Will Success Spoil Rock Hunter? (1957)

Frank Tashlin had a major hit in 1956 with The Girl Can’t Help It so making another film the following year with star Jayne Mansfield must have seemed like a great idea. And it was. In fact Will Success Spoil Rock Hunter? is possibly even better than The Girl Can’t Help It.

Rockwell Hunter (Tony Randall) is a Madison Avenue advertising man. He’s a fair way down the pecking order. He writes lyrics for singing commercials but his boss is convinced that singing commercials have had their day. In fact he is convinced that the agency has had its day since it’s on the verge of losing its biggest account, the Stay-Put Lipstick account. That means Rockwell Hunter will soon be out of a job, unless he can come up with a sensational idea.

And he does. His teenage daughter is president of the local branch of the Rita Marlowe Fan Club. Rita Marlowe (Jayne Mansfield) being the biggest movie star of the moment. Rita’s second most spectacular assets are her famous kissable lips, so a campaign featuring her might well save the agency and Rockwell’s job. Of course the difficulty is that Rita is currently in hiding in New York, but Rockwell’s teenage daughter happens to know where she is. But will she agree to be the Stay-Put Lipstick girl?



As it happens, at the exact moment Rockwell walks into her hotel suite Rita Marlowe needs a man desperately. She needs a man to make her boyfriend Bobo (Mickey Hargitay, soon to become Jayne Mansfield’s real-life husband) jealous. Bobo is the star of a jungle boy TV series, but he walked out on her, and nobody can walk out on Rita Marlowe. So, in exchange for her doing the lipstick campaign, Rockwell pretends to be her new love. This turns out to be a rather exhausting occupation. Apart from the fact that after kissing Rita Marlowe’s famous kissable lips he really needs a week in intensive care there’s the added hazard of Rita’s fans who now pursue him in the street believing him to be the world’s greatest lover.

There’s also the problem of the nice girl at the office Rockwell is intending to marry. Rockwell, or Rock as he is no universally known in keeping with his world’s greatest lover reputation, is now internationally famous as Rita’s Lover Doll.



Rock has now achieved success. Not only has he saved the agency and gained a vice-presidency, he has achieved the goal that he has always dreamed of - the key to the executive washroom, the ultimate symbol of success. But strangely enough, success isn’t what he expected. And he discovers that success isn’t the guarantee of happiness for anyone. Even the owner of the agency, Irving La Salle Jr himself, has found success to be a disappointment. He just wanted to grow prize roses. Could it be that success is not all it’s cracked up to be?

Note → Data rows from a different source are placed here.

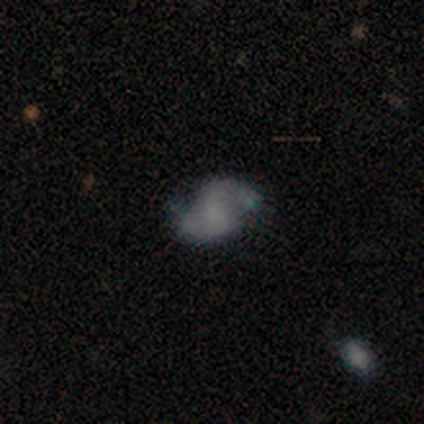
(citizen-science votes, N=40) smooth-or-featured: featured or disk: 70% | smooth: 28% | star or artifact: 2%
  disk-edge-on: no: 96% | yes: 4%
    bar: no: 70% | weak: 26% | strong: 4%
    has-spiral-arms: yes: 96% | no: 4%
      spiral-winding: medium: 54% | loose: 38% | tight: 8%
      spiral-arm-count: 2: 96% | can't tell: 4% | 1: 0% | 3: 0% | 4: 0% | more than 4: 0%
    bulge-size: none: 70% | small: 15% | moderate: 11% | large: 4% | dominant: 0%
  merging: none: 59% | minor disturbance: 21% | major disturbance: 10% | merger: 10%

What makes writer-director Tashlin’s satire work so well is that while he is appalled by the vulgarity of Madison Avenue he is also clearly fascinated by it. He has a love-hate relationship with popular culture and with America in the 50s. But even the hate part of the equation is untainted by vindictiveness. And the love part is a string as the hate part. He doesn’t hate his characters. They’re all quite nice people. They’re living crazy lives, but they’re not monsters.

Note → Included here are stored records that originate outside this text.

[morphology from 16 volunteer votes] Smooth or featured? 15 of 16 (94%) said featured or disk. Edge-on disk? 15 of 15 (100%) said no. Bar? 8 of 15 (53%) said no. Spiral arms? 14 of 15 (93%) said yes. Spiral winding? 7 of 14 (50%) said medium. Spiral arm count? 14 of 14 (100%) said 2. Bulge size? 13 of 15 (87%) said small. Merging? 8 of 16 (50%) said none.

Tashlin started out in the film business making cartons and he has an extraordinary knack for capturing a cartoon feel in his live-action feature films. It’s not just the garish colours and the general zaniness, it’s the way he structures his visual gags. And given the right subject matter, as in Will Success Spoil Rock Hunter? and The Girl Can’t Help It, it’s an approach that works superbly.

Tony Randall is perfect casting and handles his role every bit as well as you’d expect. He considered this movie to be the funniest he ever made. Joan Blondell and Henry Jones provide great support.

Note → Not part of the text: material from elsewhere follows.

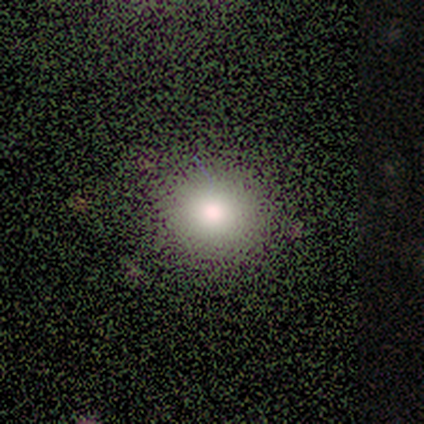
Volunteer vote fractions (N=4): smooth_or_featured: smooth (p=0.50) [alt: featured or disk p=0.25]
how_rounded: round (p=0.50) [tied with: in between p=0.50]
merging: none (p=1.00)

But it’s Jayne Mansfield who steals the picture. Her talent may have been a very limited one, but within those narrow limits she had few equals as a comic actress. She plays Rita like a cartoon character which of course is exactly what Tashlin wants. And of course she’s also essentially playing herself, or an exaggerated version of herself (arguably she spent her whole life playing an exaggerated version of herself).

Very few film-makers captured the feel of the 50s as sublimely as Frank Tashlin. Will Success Spoil Rock Hunter? is very funny and it’s a delight from start to finish.

Saturday, March 5, 2011

Beyond the Forest (1949)

If you’re a lover of camp and you haven’t yet seen Bette Davis’s 1949 film Beyond the Forest then all I can say is that you have missed out on one of the most awesomely camp extravaganzas in cinematic history. It’s often listed as a film noir although it’s perhaps better described as a noirish melodrama.

The plot is not just pure melodrama. It’s hyper-melodrama. Bette Davis is Rosa Moline. Rosa lives in Loyalton, a small town that is dominated by the local timber mill. She’s married to Dr Lewis Moline (Joseph Cotten), a dedicated small-town doctor who is love and admired by the townsfolk. The townsfolk do not love and admire Rosa. She disturbs them. Disturbs them deeply. She doesn’t like small-town life. She doesn’t like baking. Or children. Or square dancing. Or any of the normal activities of the good citizens of Loyalton. Most of all Rosa does not like the good citizens of Loyalton. Not like is perhaps not quite the correct expression. It would be more accurate to say that she loathes and despises them, and she makes no attempt to hide her contempt.

Rosa was always different. Her dreams were not dreams of domestic bliss in Loyalton. She dreamed of escape to Chicago. Escape to anywhere.

Living in Loyalton is bad enough, but Lewis Moline makes Rosa’s life intolerable. He’s a do-gooder. He doesn’t expect his patients to pay him if they can’t afford it. As a consequence he is not a rich man. More to the point, Rosa is not the wife of a rich man. And she very much wants to be.

She has a candidate in mind. Neil Latimer is a millionaire businessman who owns an enormous hunting lodge on the nearby lake, and Rosa has already managed to attract his interest. In fact she’s started an on-and-off affair with him. But what she wants is to marry him.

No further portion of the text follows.